§ **ТЕКСТ СТРАНИЦЫ**:
5. «Необъяснимая личная алхимия»
5. «Необъяснимая личная алхимия»
Айн Рэнд
Приведенная здесь заметка Генри Камма появилась в The New York Times 13 октября 1968 года под заголовком «Три минуты я чувствовал себя свободным».
«Москва. На прошлой неделе на одну из грязных улиц Москвы на три дня как будто бы пришла “пражская весна”. С утра до вечера диссиденты, несогласные с советским режимом, открыто излагали свои радикальные взгляды группе собравшихся зевак, а милиция в это время перекрывала движение на улице.
Нелояльные интеллектуалы не просто выступали под надзором КГБ (тайной полиции), они знали, что многие из тех, с кем они вступали в дискуссию на улице, либо являются штатными работниками служб безопасности, либо временно работают по их заданию.
Если бы они собрались для такого протеста в другое время и в другом месте, их бы обязательно арестовали, как тех пятерых диссидентов, в поддержку которых и был устроен этот пикет на грязной улице перед зданием суда.
В здании же шел суд над пятью людьми — Ларисой Богораз, Павлом Литвиновым, Вадимом Делоне, Константином Бабицким и Владимиром Дремлюгой, — которые около полудня 25 августа вышли на Красную площадь и на протяжении нескольких минут открыто протестовали против оккупации Чехословакии.

§ **ЗАДАНИЕ 1**: Назовите в именительном падеже всех подсудимых, которых перечисляет заметка о пикете у здания суда.
§ **ЗАДАНИЕ 2**: Продолжите заметку о пикете у здания суда, начав сразу после ее последнего предложения.
Данные здесь никак не используются.

§ **ДАННЫЕ**:
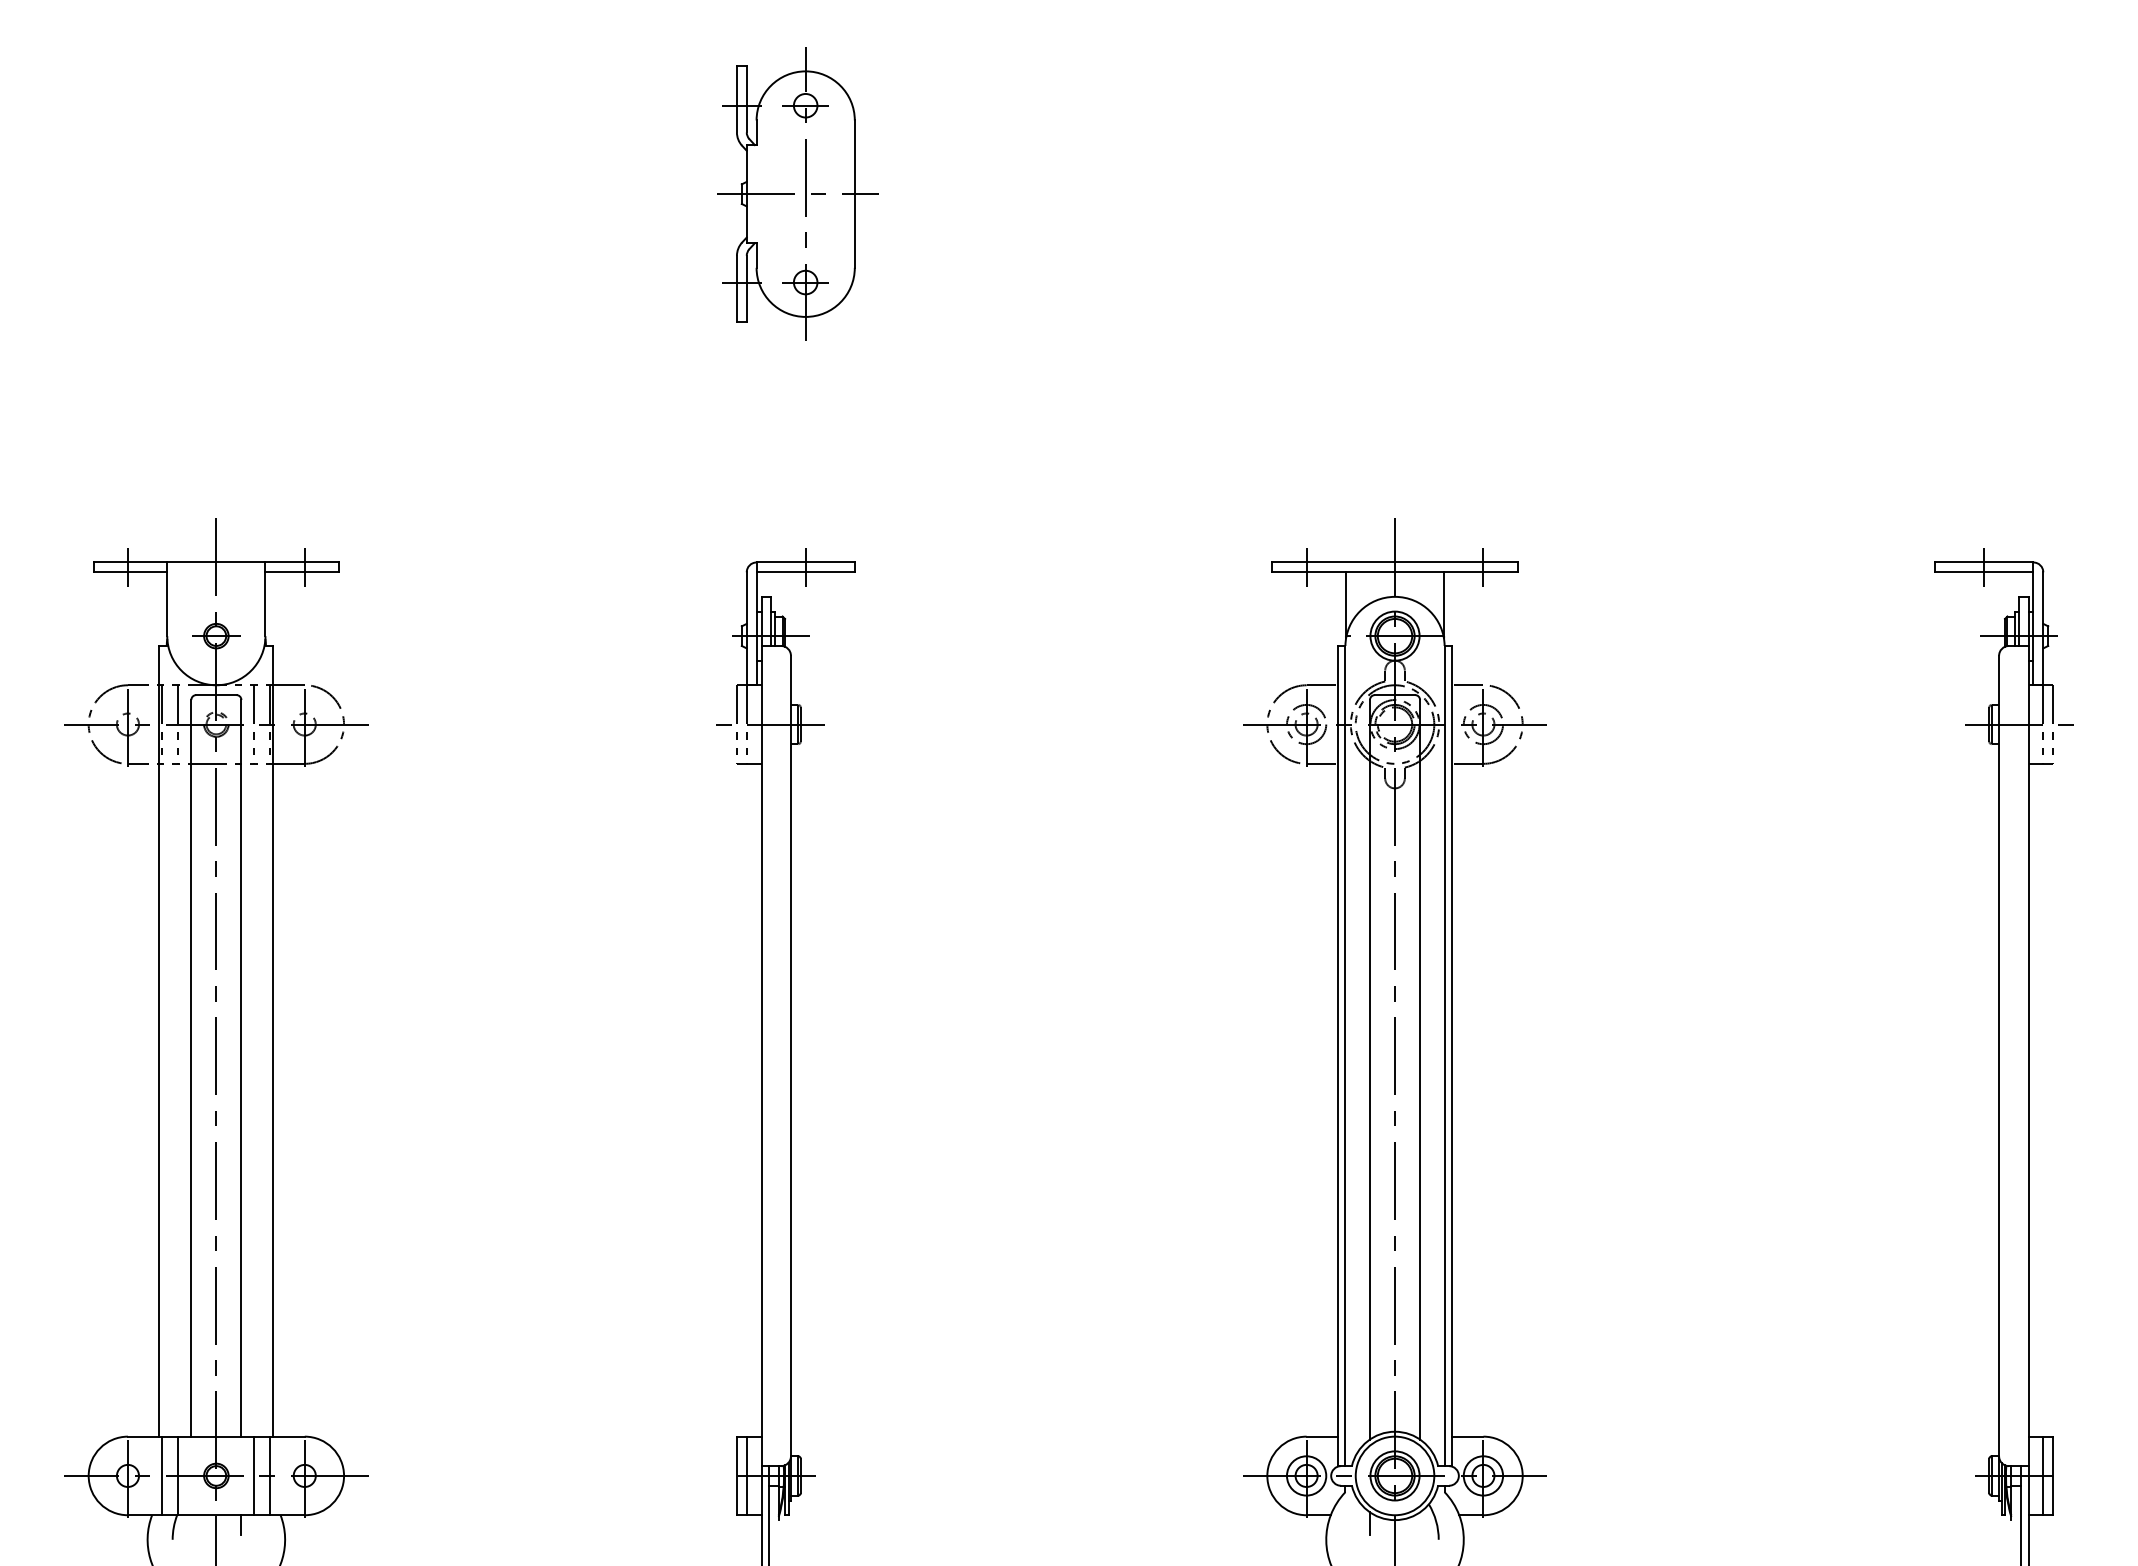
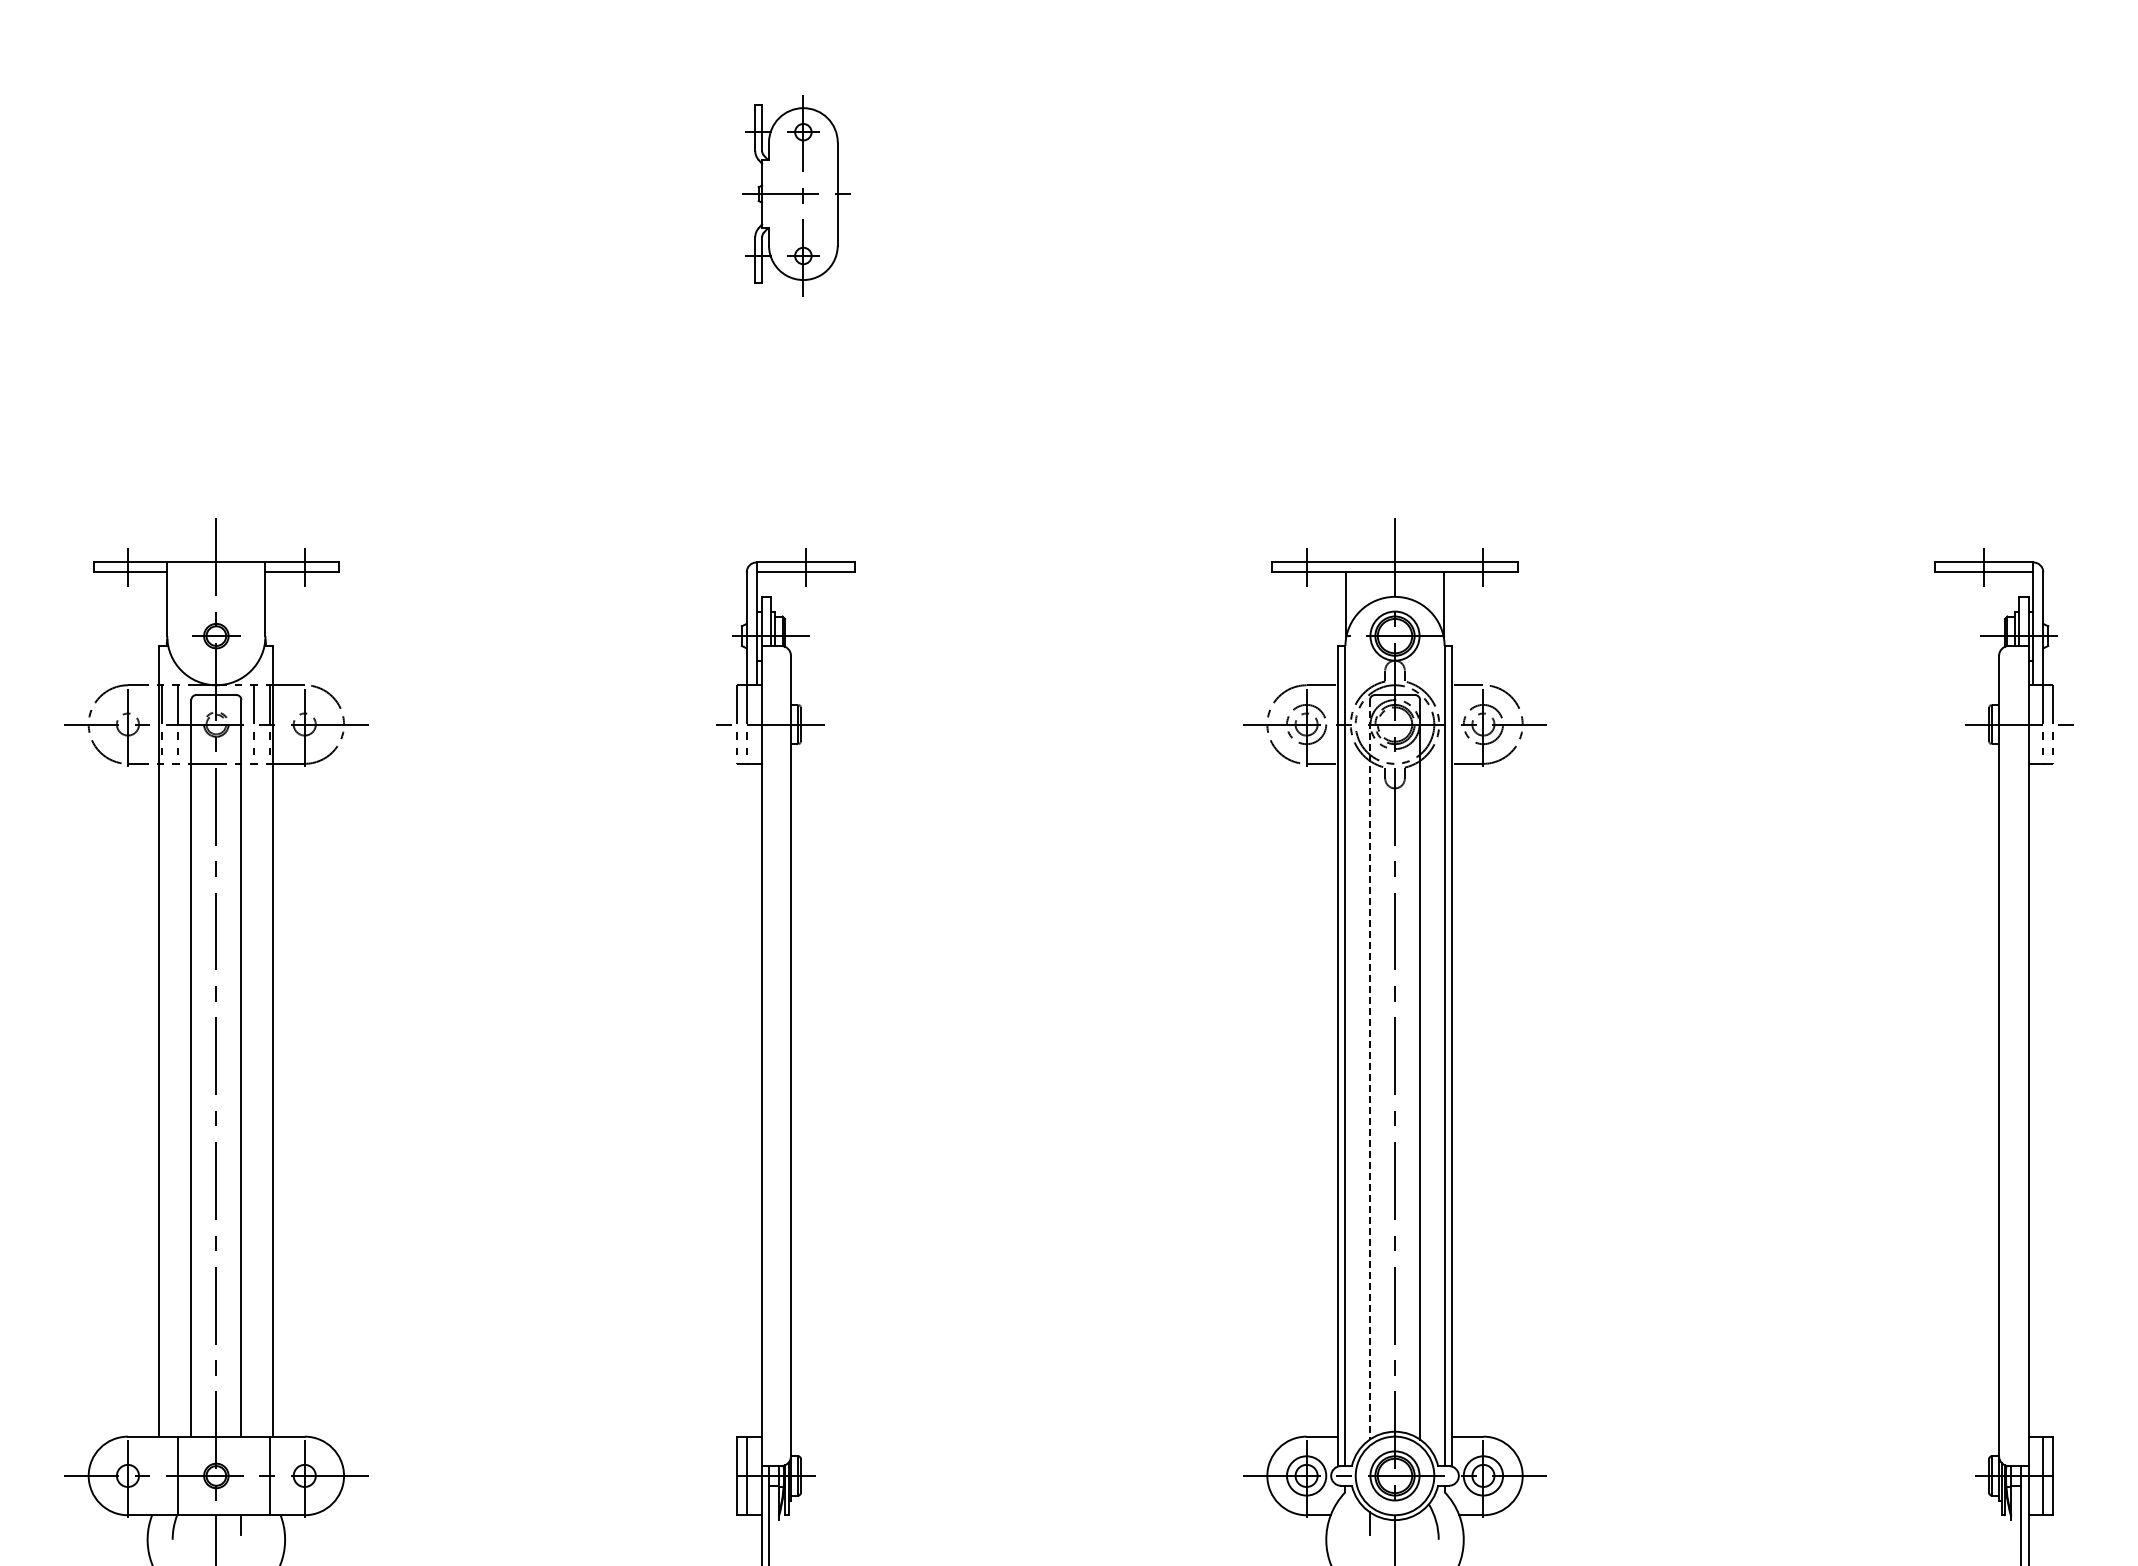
part at (797, 193) size: 162x294 px -> 109x202 px
line at (1369, 1069): solid -> dashed
line at (162, 1475): present -> none
line at (254, 1475): present -> none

§ **ОЖИДАЕМЫЙ ОТВЕТ 1**: Лариса Богораз, Павел Литвинов, Вадим Делоне, Константин Бабицкий, Владимир Дремлюга.

§ **ОЖИДАЕМЫЙ ОТВЕТ 2**:
С ними была еще Наталья Горбаневская, поэтесса, которую не отдали под суд, так как у нее было двое маленьких детей, и Виктор Файнберг, искусствовед, которому во время ареста выбили четыре зуба, поэтому его внешний вид сочли неприемлемым для демонстрации даже немногим зрителям, допущенным на слушания. Вместо этого его отправили в сумасшедший дом.
Но для троих обвиняемых правительство решило возродить меру наказания, которая применялась в старину, при царизме, по отношению к радикальным политическим агитаторам, — изгнание. Остальные двое были приговорены к заключению в лагерях.
Литвинов, тридцатилетний ученый-физик, внук Максима Литвинова, наркома по иностранным делам при Сталине, был приговорен к пяти годам ссылки в отдаленном районе России; конкретное место так до сих пор и не стало известно. Госпожа Богораз, супруга заключенного писателя Юлия Даниэля, была сослана на четыре года. Бабицкий, сорокалетний лингвист, получил три года ссылки.
Дремлюга, двадцативосьмилетний безработный, был приговорен к максимальному сроку заключения — три года. Делоне, студент и поэт, получил два с половиной года тюрьмы, к которым прибавили четыре месяца ранее полученного им условного срока.
Если принять во внимание, что диссиденты смогли устроить публичное собрание только в тот момент, когда других диссидентов судили за попытку пробудить сознание своей политически пассивной нации, и что их аудитория состояла исключительно из людей, доказавших свою устойчивость к радикальным мыслям, становятся очевидными жесткие рамки, ограничивающие инакомыслие в Советском Союзе.
Обычные граждане понятия не имели о том, что пятеро мужчин и две женщины выступили против агрессии своего государства и затем были арестованы и судимы по обвинению в создании препятствий для передвижения пешеходов по огромной пустой Красной площади.
Знали об этом только те, кого послали изображать обычных юных коммунистов или рабочих. Их задачей было наблюдать и фотографировать тех, кто благодаря необъяснимой личной алхимии смог отбросить конформизм общества и обрек себя на роль изгоя.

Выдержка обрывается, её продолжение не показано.